Poor heart, what a battered shoe
of a vital organ you’ve become, a bone box
for the sacred skeletons of hummingbirds and elephants,
a Burgess Shale for the creative fossils and footprints
we both had to evolve through to come to this
inconceivable moment without a time scale
to measure how far it is from then to now
like the last leap of faith of the waterclock of life
into the abyss without a bucket for a safety net
or any deep assurance of even having a bottom anymore
to fall out of the ongoing over the edge of a precipice
as if even the rivers of Eden sometimes
had to seek release from it all and fall
even without a parachute to candle
like an exclamation mark all the way down,
a descent into hell creatively much to be preferred
than stagnating in paradise with nothing but apples to eat.

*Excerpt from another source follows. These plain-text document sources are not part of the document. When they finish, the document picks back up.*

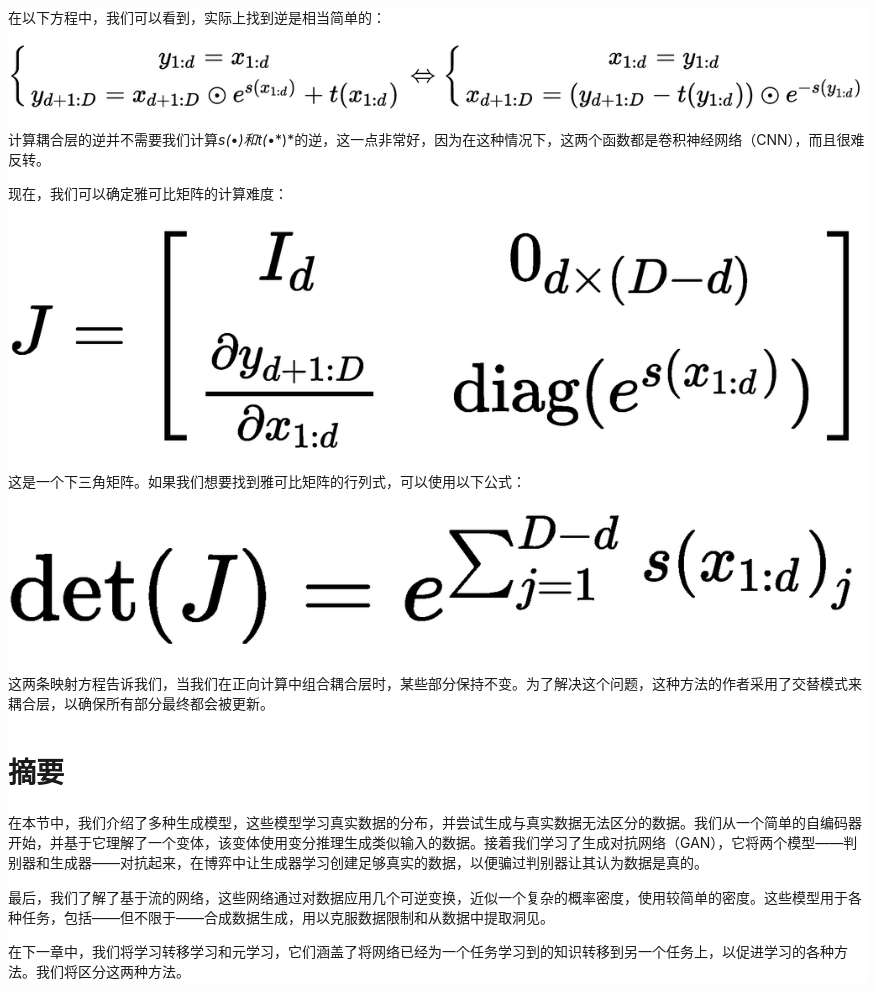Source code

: 在以下方程中，我们可以看到，实际上找到逆是相当简单的：

![](img/7ff50bf8-de63-4c93-a715-4f04b61cffab.png)

计算耦合层的逆并不需要我们计算*s(*•*)*和*t(*•*)*的逆，这一点非常好，因为在这种情况下，这两个函数都是卷积神经网络（CNN），而且很难反转。

现在，我们可以确定雅可比矩阵的计算难度：

![](img/354c6a6e-3fa3-4921-8f52-9ac9e565aec5.png)

这是一个下三角矩阵。如果我们想要找到雅可比矩阵的行列式，可以使用以下公式：

![](img/a1861661-c791-4e2b-8785-0c0c1d431c48.png)

这两条映射方程告诉我们，当我们在正向计算中组合耦合层时，某些部分保持不变。为了解决这个问题，这种方法的作者采用了交替模式来耦合层，以确保所有部分最终都会被更新。

# 摘要

在本节中，我们介绍了多种生成模型，这些模型学习真实数据的分布，并尝试生成与真实数据无法区分的数据。我们从一个简单的自编码器开始，并基于它理解了一个变体，该变体使用变分推理生成类似输入的数据。接着我们学习了生成对抗网络（GAN），它将两个模型——判别器和生成器——对抗起来，在博弈中让生成器学习创建足够真实的数据，以便骗过判别器让其认为数据是真的。

最后，我们了解了基于流的网络，这些网络通过对数据应用几个可逆变换，近似一个复杂的概率密度，使用较简单的密度。这些模型用于各种任务，包括——但不限于——合成数据生成，用以克服数据限制和从数据中提取洞见。

在下一章中，我们将学习转移学习和元学习，它们涵盖了将网络已经为一个任务学习到的知识转移到另一个任务上，以促进学习的各种方法。我们将区分这两种方法。
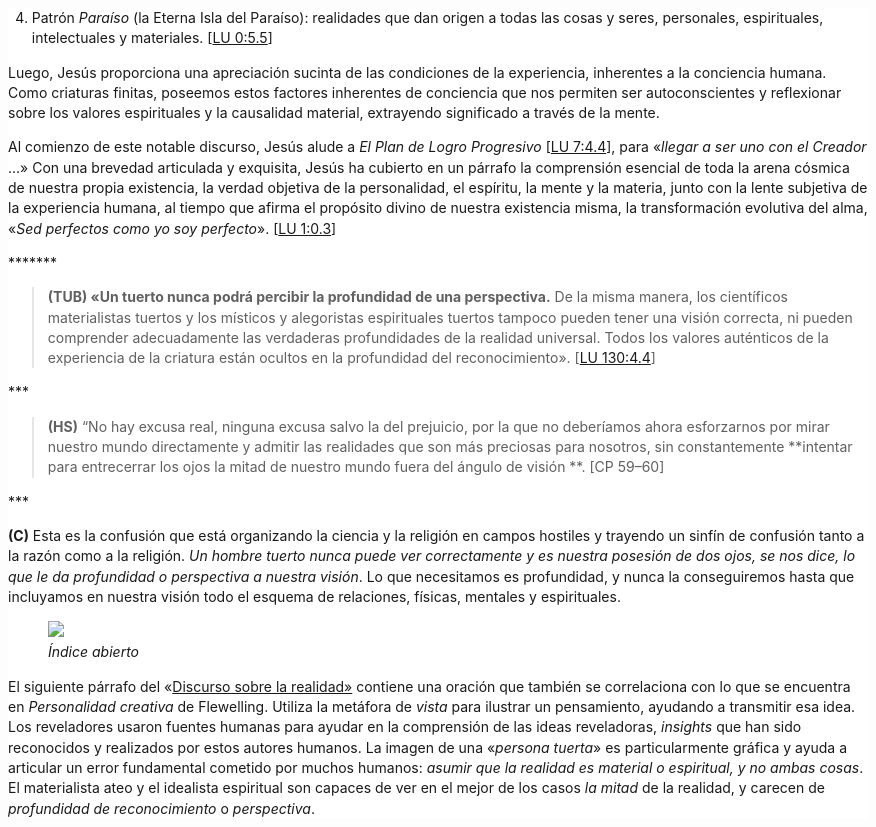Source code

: 4. Patrón *Paraíso* (la Eterna Isla del Paraíso): realidades que dan origen a todas las cosas y seres, personales, espirituales, intelectuales y materiales. <a id="a69_157"></a>[[LU 0:5.5](/es/The_Urantia_Book/0#p5_5)]

Luego, Jesús proporciona una apreciación sucinta de las condiciones de la experiencia, inherentes a la conciencia humana. Como criaturas finitas, poseemos estos factores inherentes de conciencia que nos permiten ser autoconscientes y reflexionar sobre los valores espirituales y la causalidad material, extrayendo significado a través de la mente.

Al comienzo de este notable discurso, Jesús alude a *El Plan de Logro Progresivo* <a id="a73_82"></a>[[LU 7:4.4](/es/The_Urantia_Book/7#p4_4)], para «*llegar a ser uno con el Creador* ...» Con una brevedad articulada y exquisita, Jesús ha cubierto en un párrafo la comprensión esencial de toda la arena cósmica de nuestra propia existencia, la verdad objetiva de la personalidad, el espíritu, la mente y la materia, junto con la lente subjetiva de la experiencia humana, al tiempo que afirma el propósito divino de nuestra existencia misma, la transformación evolutiva del alma, «*Sed perfectos como yo soy perfecto*». [[LU 1:0.3](/es/The_Urantia_Book/1#p0_3)]

\*\*\*\*\*\*\*

> **(TUB) «Un tuerto nunca podrá percibir la profundidad de una perspectiva.** De la misma manera, los científicos materialistas tuertos y los místicos y alegoristas espirituales tuertos tampoco pueden tener una visión correcta, ni pueden comprender adecuadamente las verdaderas profundidades de la realidad universal. Todos los valores auténticos de la experiencia de la criatura están ocultos en la profundidad del reconocimiento». <a id="a77_439"></a>[[LU 130:4.4](/es/The_Urantia_Book/130#p4_4)]

\*\*\*

> **(HS)** “No hay excusa real, ninguna excusa salvo la del prejuicio, por la que no deberíamos ahora esforzarnos por mirar nuestro mundo directamente y admitir las realidades que son más preciosas para nosotros, sin constantemente **intentar para entrecerrar los ojos la mitad de nuestro mundo fuera del ángulo de visión **. [CP 59–60]

\*\*\*

**(C)** Esta es la confusión que está organizando la ciencia y la religión en campos hostiles y trayendo un sinfín de confusión tanto a la razón como a la religión. *Un hombre tuerto nunca puede ver correctamente y es nuestra posesión de dos ojos, se nos dice, lo que le da profundidad o perspectiva a nuestra visión*. Lo que necesitamos es profundidad, y nunca la conseguiremos hasta que incluyamos en nuestra visión todo el esquema de relaciones, físicas, mentales y espirituales.

<figure id="Figure_3" class="image urantiapedia estilo-imagen-alinear-derecha">
<img src="/image/article/The_Mighty_Messenger/2022_Special/012.jpg">
<figcaption><em>Índice abierto</em> </figcaption>
</figure>

El siguiente párrafo del «<a id="a92_26"></a>[Discurso sobre la realidad»](/es/The_Urantia_Book/130#p4) contiene una oración que también se correlaciona con lo que se encuentra en *Personalidad creativa* de Flewelling. Utiliza la metáfora de *vista* para ilustrar un pensamiento, ayudando a transmitir esa idea. Los reveladores usaron fuentes humanas para ayudar en la comprensión de las ideas reveladoras, *insights* que han sido reconocidos y realizados por estos autores humanos. La imagen de una «*persona tuerta*» es particularmente gráfica y ayuda a articular un error fundamental cometido por muchos humanos: *asumir que la realidad es material o espiritual, y no ambas cosas*. El materialista ateo y el idealista espiritual son capaces de ver en el mejor de los casos *la mitad* de la realidad, y carecen de *profundidad de reconocimiento* o *perspectiva*.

But still you know you won’t do it, given
the number of times now I’ve come running
with a chair and a rope to let you down
out of the window of a burning building
not knowing whether we were committing suicide
or I was running to your rescue as I always have.

Your daring has always said feathers and falling
has always taken wing like Pegasus before,
and what a wild strange radiant white water ride it’s been
across the high unbounded starfields of the shining
with Vega and Deneb goading us on
ever further like spurs of Spanish silver
just you and me, my blood brother, together
in the vastness of a mutual solitude.

My God, when I think of the flights we’ve taken.
When I think of the things we’ve seen,
and the orchards of sorrow that found more bliss
in the fruit than they did in the blossom.
And what did we ever write about all those stars
that didn’t declare how impossibly illiterate we are
compared to the lyrics of light and time and wonder
they’ve been singing all these lightyears
since I first opened my eyes to why I’m conceivably here,
though here can be anywhere by now like a bird
that loses its bearing under the stars everytime
it tries to get a fix on where it’s going like a photon
jumping orbitals like tree rings in a flash of insight.
When you’re light, when you’re foolhardily alive
you don’t need to pay heed to where you’re going
because there isn’t a single stage, place, or phase
that isn’t the destination of what you’re shining up at.

And I never thought the day would ever come
when sadness would sweeten into wisdom enough
to take pity on the mirrors like the eyes under our lifemasks
when we went down to the river to drink
our own reflections like faces from the lifeboat of our hands,
like a rain of mercy far out at sea far from the sight of land,
when we first began to understand how clarity like unity
can be broken down into little pieces of sand
that reflect the whole universe as readily
in their mystic particularity
as the stars and the sun and the moon do
when they lay their swords and feathers
and flying carpets like wavelengths of light
down in tribute to our third eye weeping its way to the sea.

And you were surprised, admit it, weren’t you,
to find so many white horses like you running ashore,
mustangs from the waves, to check out the new guy’s wings.
And me standing there like an avalanche of winged heels
wondering why I didn’t make as big a splash
and if all we walked away with was a detailed starmap
who could say the journey really wasn’t worth it?
Let the shore-huggers do what they want with it
to find their way around in the dark like fireflies.
Leave it to them. We were ever explorers
from the beginningless beginning to the endless end,
and we’ll rise up again on a gust of stars
caught up like a dust-devil at the crossroads of earth
and ascend on a thermal of the sun, the stairwell
of a star-studded chromosome that could
take a coil of flypaper and turn it into a poem.